Klaus Tipke hat das Handwerk von einem Molkeristen-Sohn aus dem schleswig-holsteinischen Kappeln gelernt, einem Unternehmensberater und Händler für Käsereibedarf. Tipke erzählt heute gern von seiner Arbeit, das ist eine Art Mission. "Früher, als wir noch an die Molkerei lieferten, hatten wir keine Resonanz vom Endverbraucher", sagt er. "Heute können wir dem Verbraucher zeigen, wie Käse gemacht wird." Heute geht es ihm und seiner Frau vor allem auch um Genuss.

Um Genuss, den immer mehr Menschen wieder zu schätzen wüssten. Tipkes sprechen von einem Trend und davon, dass sie sich weiterhin gute Wachstumschancen ausmalten. Im Hofladen und auf Märkten verkaufen sie 70 Prozent ihrer mittlerweile 20 Sorten. Der Rest geht an den Großhandel und an Supermarktketten, die neuerdings verstärkt auf Regionales setzen. VHM-Geschäftsführer Albrecht-Seidel: "Viele sehen den Handel als Dämon, der die Preise diktiert. Dabei entdecken Ketten wie Rewe und Edeka die Regionalität und sind durchaus faire Partner."

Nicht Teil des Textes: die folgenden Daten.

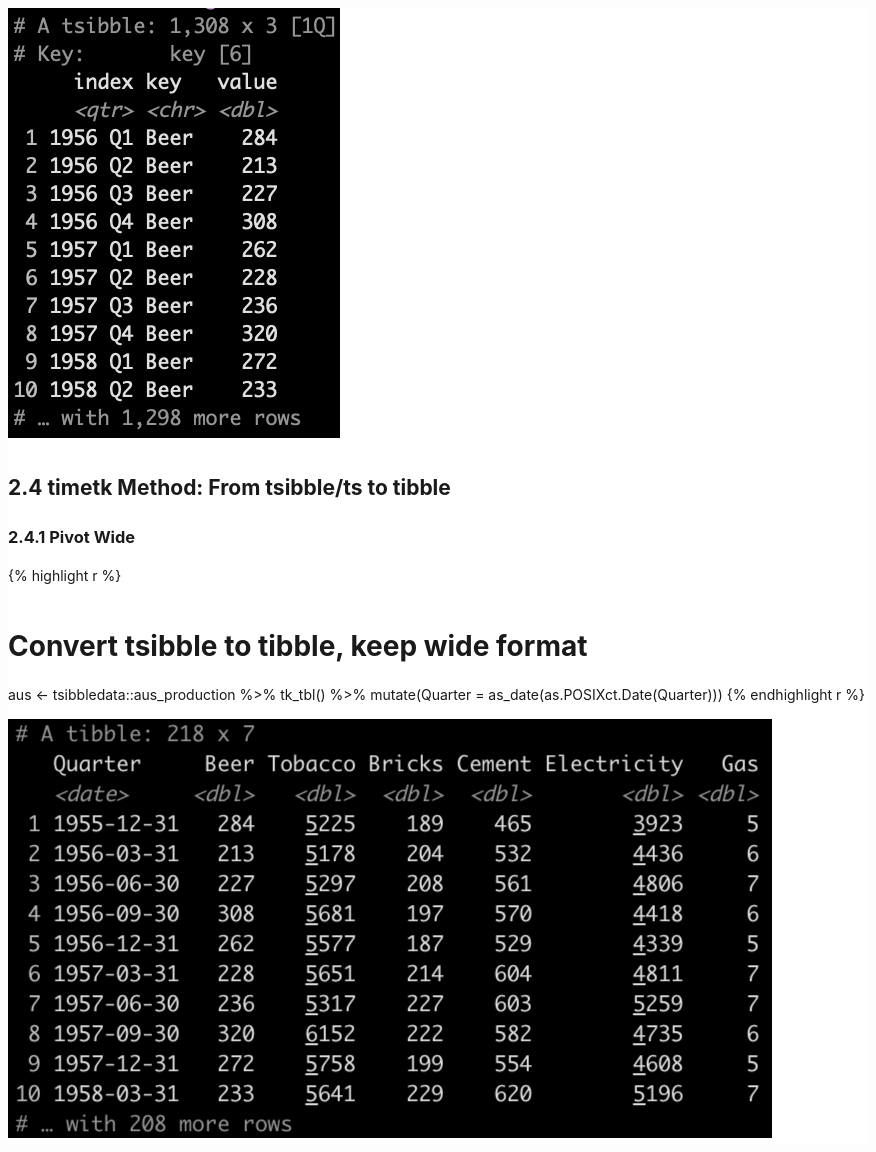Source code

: ![](/assets/2020-10-22-visualize-timeseries/open-long-data.png)



## 2.4 timetk Method: From tsibble/ts to tibble

### 2.4.1 Pivot Wide

{% highlight r %}
# Convert tsibble to tibble, keep wide format
aus <- tsibbledata::aus_production %>% 
    tk_tbl() %>%
    mutate(Quarter = as_date(as.POSIXct.Date(Quarter)))
{% endhighlight r %}

![](/assets/2020-10-22-visualize-timeseries/workaround-indexing.png)
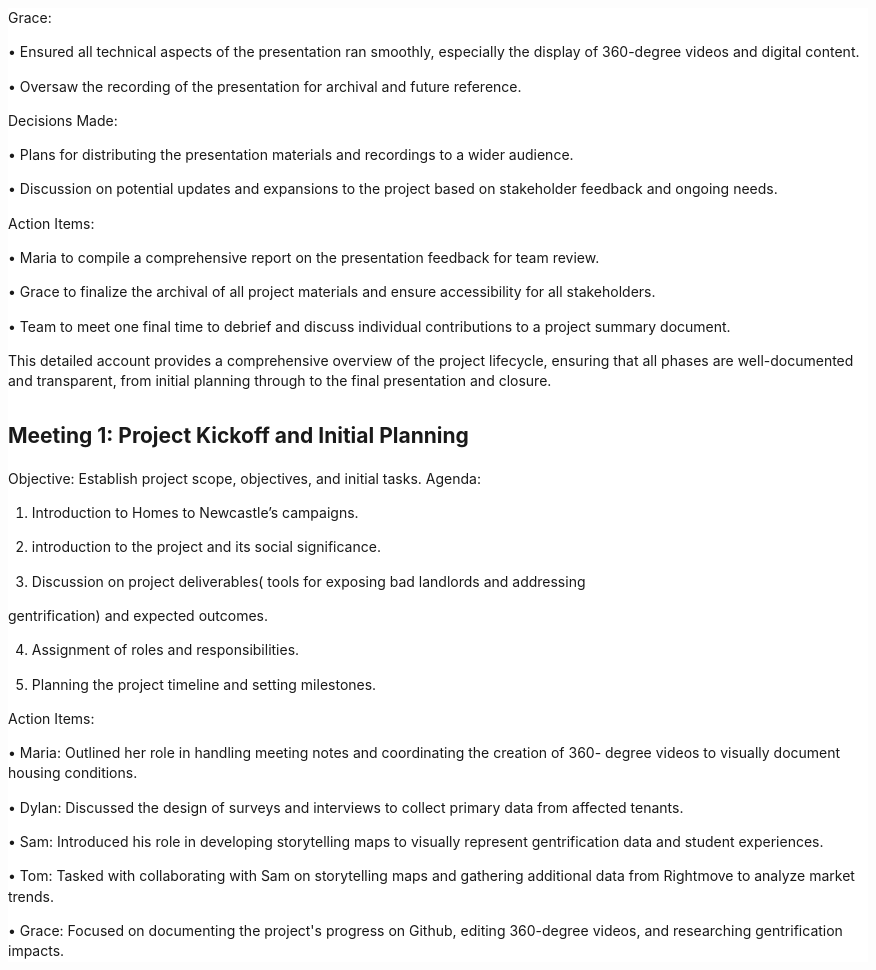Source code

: Grace: 

• Ensured all technical aspects of the presentation ran smoothly, especially the display of 360-degree videos and digital content. 

• Oversaw the recording of the presentation for archival and future reference. 

Decisions Made: 

• Plans for distributing the presentation materials and recordings to a wider audience. 

• Discussion on potential updates and expansions to the project based on stakeholder feedback and ongoing needs. 

Action Items: 

• Maria to compile a comprehensive report on the presentation feedback for team review. 

• Grace to finalize the archival of all project materials and ensure accessibility for all stakeholders. 

• Team to meet one final time to debrief and discuss individual contributions to a project summary document. 

This detailed account provides a comprehensive overview of the project lifecycle, ensuring that all phases are well-documented and transparent, from initial planning through to the final presentation and closure. 

     

 ## Meeting 1: Project Kickoff and Initial Planning 

Objective: Establish project scope, objectives, and initial tasks. Agenda: 

1. Introduction to Homes to Newcastle’s campaigns. 

2. introduction to the project and its social significance. 

3. Discussion on project deliverables( tools for exposing bad landlords and addressing 

gentrification) and expected outcomes. 

4. Assignment of roles and responsibilities. 

5. Planning the project timeline and setting milestones. 

Action Items: 

• Maria: Outlined her role in handling meeting notes and coordinating the creation of 360- degree videos to visually document housing conditions. 

• Dylan: Discussed the design of surveys and interviews to collect primary data from affected tenants. 

• Sam: Introduced his role in developing storytelling maps to visually represent gentrification data and student experiences. 

• Tom: Tasked with collaborating with Sam on storytelling maps and gathering additional data from Rightmove to analyze market trends. 

• Grace: Focused on documenting the project's progress on Github, editing 360-degree videos, and researching gentrification impacts.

Das Wachstum bringt Umstrukturierungen mit sich. Tipkes halten keine Kühe mehr vor Ort. Sie haben mit einem Partner ein neues Unternehmen gegründet. In dessen Stall stehen 300 Tiere. Annette Alpers-Tipke: "Das hat etwas mit der Verteilung der Arbeit zu tun. Ein Betriebszweig melkt die Kühe, der andere produziert Käse." 1800 Liter Milch verarbeitet Klaus Tipke am Tag zu 180 Kilogramm Käse. Verglichen mit den Großen in der Branche ist die Jithofer Käserei immer noch eine der ganz kleinen. Marc Albrecht-Seidel: "In den größten Betrieben werden um die zwei Millionen Liter pro Tag verarbeitet."

Klaus Tipke weiß, wie es in solchen Firmen aussieht, und er kann kein schlechtes Wort darüber verlieren. "Auch dort", sagt er, "wird super Arbeit geleistet." Was es allerdings nicht gibt, das ist Zeit, der wertvollste Mitarbeiter in der Jithofer Käserei. "In der Reifephase wird der Fabrikkäse verhunzt", sagt Tipke. Er blickt zur Armbanduhr. Es ist an der Zeit, einige Käselaibe zu wenden. Er öffnet die Tür zur Reifekammer. Und da ist er wieder: Ein Geruch, der in der Nase sticht.